38. There is a high possibility that the Appellant was present at the party, that he was the one who dragged PW1 away to the cow shed and subsequently defiled her. His subsequent action after the incident was reported at the police station demonstrates that he had a guilty mind set. PW4 testified that the Appellant could not be traced when the victim and her family reported the matter to the Police the following day. He had ran away from home and was said to be staying in a videp shop in Litein.

39. The Appellant’s conduct coupled with the testimonies of PW1 and PW2 raise a strong suspicion that he could have been the one responsible for the heinous crime committed against the victim. In considering this however, the Court finds guidance in the case of Sawe vs. Republic [2003] KLR 354 where it  stated thus:-

“Suspicion, however strong, cannot provide the basis of inferring guilt which must be proved by evidence beyond reasonable doubt.”

40. It is axiomatic that the standard of proof in a criminal trial must be beyond reasonable doubt. Lord Denning explained this degree of proof in the case of Miller vs. Minister of Pensions (1942) A.C.:-

“It need not reach certainty but it must carry a high degree of probability. Proof beyond reasonable doubt does not mean proof beyond the shadows of doubt. The law would fail to protect the community if it admitted forceful possibilities to deflect the course of justice. If the evidence is so forceful against a man to leave only a remote possibility in his favour which can be dismissed with the sentence, of course it is possible but not in the least probable, the case is proved beyond reasonable doubt but nothing short of that will suffice.”

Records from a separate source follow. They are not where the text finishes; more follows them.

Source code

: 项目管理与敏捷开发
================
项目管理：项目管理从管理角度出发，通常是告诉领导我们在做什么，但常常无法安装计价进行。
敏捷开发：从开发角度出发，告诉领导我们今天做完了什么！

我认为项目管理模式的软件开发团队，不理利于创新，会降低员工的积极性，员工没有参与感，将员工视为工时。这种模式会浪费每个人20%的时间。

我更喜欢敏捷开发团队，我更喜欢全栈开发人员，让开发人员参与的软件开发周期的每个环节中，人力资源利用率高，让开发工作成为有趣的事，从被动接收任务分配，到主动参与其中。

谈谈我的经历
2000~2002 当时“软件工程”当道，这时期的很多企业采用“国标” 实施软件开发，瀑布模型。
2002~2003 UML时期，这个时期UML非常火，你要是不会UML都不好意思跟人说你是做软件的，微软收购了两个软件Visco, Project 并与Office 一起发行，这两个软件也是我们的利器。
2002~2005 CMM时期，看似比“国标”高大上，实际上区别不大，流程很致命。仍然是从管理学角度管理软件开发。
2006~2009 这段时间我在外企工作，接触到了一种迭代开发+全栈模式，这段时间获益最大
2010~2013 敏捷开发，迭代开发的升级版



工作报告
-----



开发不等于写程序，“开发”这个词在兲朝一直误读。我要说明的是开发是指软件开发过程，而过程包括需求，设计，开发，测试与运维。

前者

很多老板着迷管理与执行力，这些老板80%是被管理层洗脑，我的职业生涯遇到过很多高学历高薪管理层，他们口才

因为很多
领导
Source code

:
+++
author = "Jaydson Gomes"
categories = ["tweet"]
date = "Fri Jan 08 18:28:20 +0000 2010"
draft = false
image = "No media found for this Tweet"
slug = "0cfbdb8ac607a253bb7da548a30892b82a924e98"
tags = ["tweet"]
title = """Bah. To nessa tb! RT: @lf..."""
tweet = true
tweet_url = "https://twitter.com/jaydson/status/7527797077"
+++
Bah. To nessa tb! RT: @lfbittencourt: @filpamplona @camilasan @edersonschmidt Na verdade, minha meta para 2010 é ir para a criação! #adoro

41. Where there is doubt, it is deemed that the prosecution has not discharged its burden of proof and the benefit of such an event goes to an accused person. In the present case and as already discussed, it is difficult to establish beyond the shadow of doubt that the Appellant was the person who defiled the victim. It behoved the prosecution to adduce adequate and cogent evidence to nail down the Appellant and point only to him as the person who committed the crime. Unfortunately, the evidence on Record was neither watertight nor sufficient. I find that the last ingredient of indentification was not proved to the required legal standard. The Appellant shall benefit from the doubt lingering over his identification as the person who defiled the victim.

42. In the upshot, this Appeal has merit and is allowed. The conviction is quashed and sentence set aside. The Appellant is set at liberty forthwith unless otherwise lawfully held.

JUDGMENT DELIVERED, DATED AND SIGNED THIS 31ST DAY OF JANUARY, 2022

..................................

R. LAGAT-KORIR

JUDGE

Judgement delivered in  open court in the presence of the Appellant acting in person, Mr. Muriithi for the State Counsel and Kiprotich (Court Assistant).